Once you find a line containing the word "грунт" in the entries below, copy it.

*** Supplied data Section Begins ***

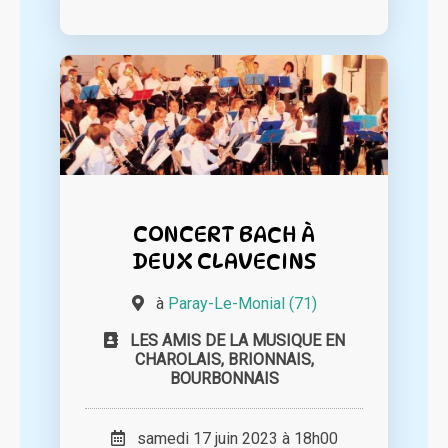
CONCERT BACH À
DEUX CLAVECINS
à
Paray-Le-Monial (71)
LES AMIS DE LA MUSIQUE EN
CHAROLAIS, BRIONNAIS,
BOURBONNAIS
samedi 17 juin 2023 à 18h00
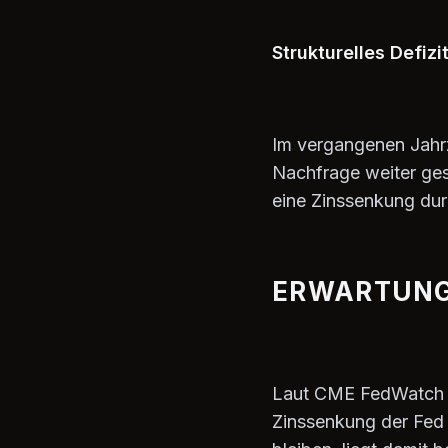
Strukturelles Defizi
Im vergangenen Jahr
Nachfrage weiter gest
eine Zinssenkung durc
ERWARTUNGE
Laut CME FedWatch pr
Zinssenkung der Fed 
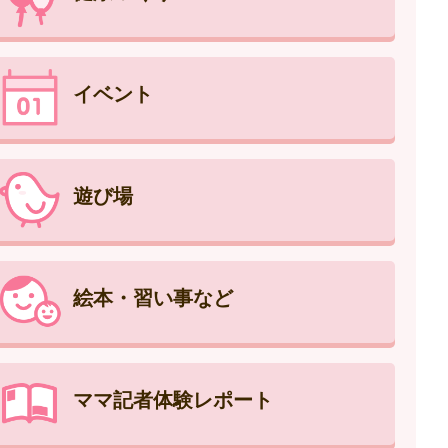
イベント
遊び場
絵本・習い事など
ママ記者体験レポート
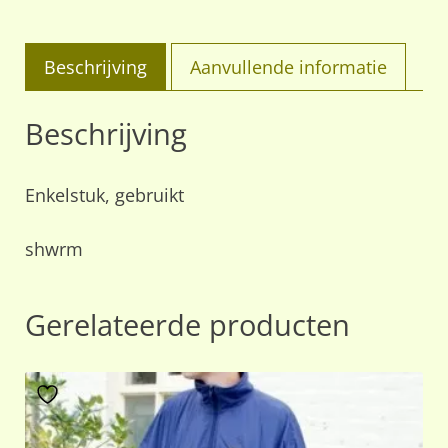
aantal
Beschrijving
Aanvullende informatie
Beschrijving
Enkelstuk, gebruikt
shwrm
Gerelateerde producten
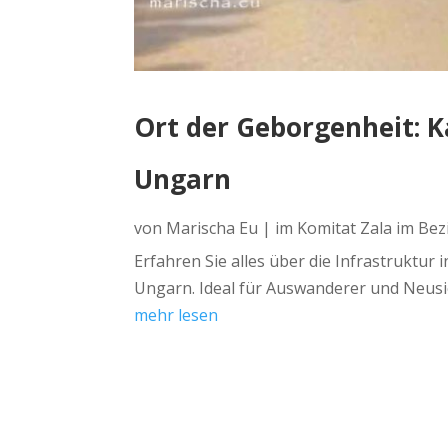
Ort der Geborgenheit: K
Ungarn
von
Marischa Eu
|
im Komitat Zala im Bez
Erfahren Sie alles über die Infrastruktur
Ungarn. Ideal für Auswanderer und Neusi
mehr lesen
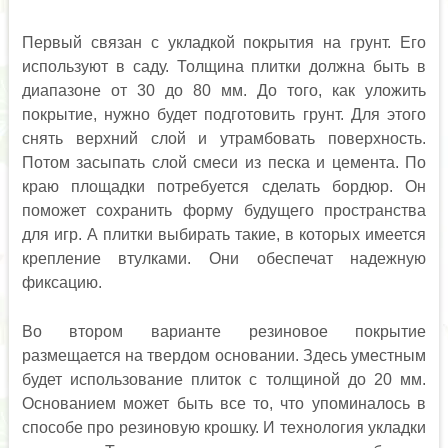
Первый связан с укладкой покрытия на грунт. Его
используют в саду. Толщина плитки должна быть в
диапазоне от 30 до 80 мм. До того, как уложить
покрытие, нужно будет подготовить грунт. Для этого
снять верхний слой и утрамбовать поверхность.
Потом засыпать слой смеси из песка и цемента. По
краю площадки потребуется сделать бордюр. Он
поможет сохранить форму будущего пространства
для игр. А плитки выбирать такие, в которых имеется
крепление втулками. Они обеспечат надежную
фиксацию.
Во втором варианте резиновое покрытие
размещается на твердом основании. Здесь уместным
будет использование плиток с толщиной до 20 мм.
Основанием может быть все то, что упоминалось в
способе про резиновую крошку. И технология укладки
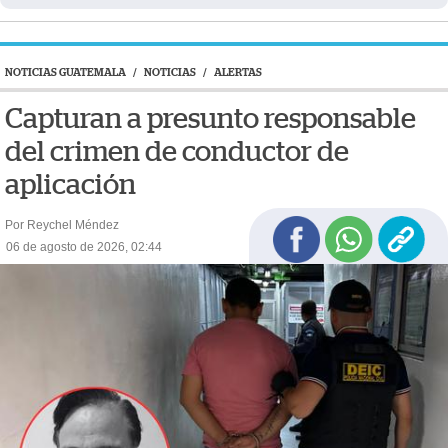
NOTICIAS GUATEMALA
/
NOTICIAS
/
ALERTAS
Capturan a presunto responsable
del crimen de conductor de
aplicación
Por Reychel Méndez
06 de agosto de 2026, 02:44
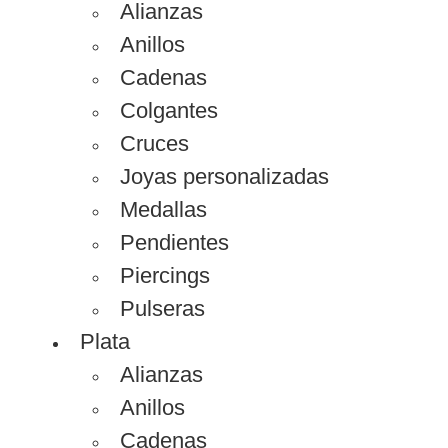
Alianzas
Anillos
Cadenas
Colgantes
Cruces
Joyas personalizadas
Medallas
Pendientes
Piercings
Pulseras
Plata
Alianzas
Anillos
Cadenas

*** Supplied data Section Ends ***

→ Reply to the task
Первый связан с укладкой покрытия на грунт. Его
покрытие, нужно будет подготовить грунт. Для этого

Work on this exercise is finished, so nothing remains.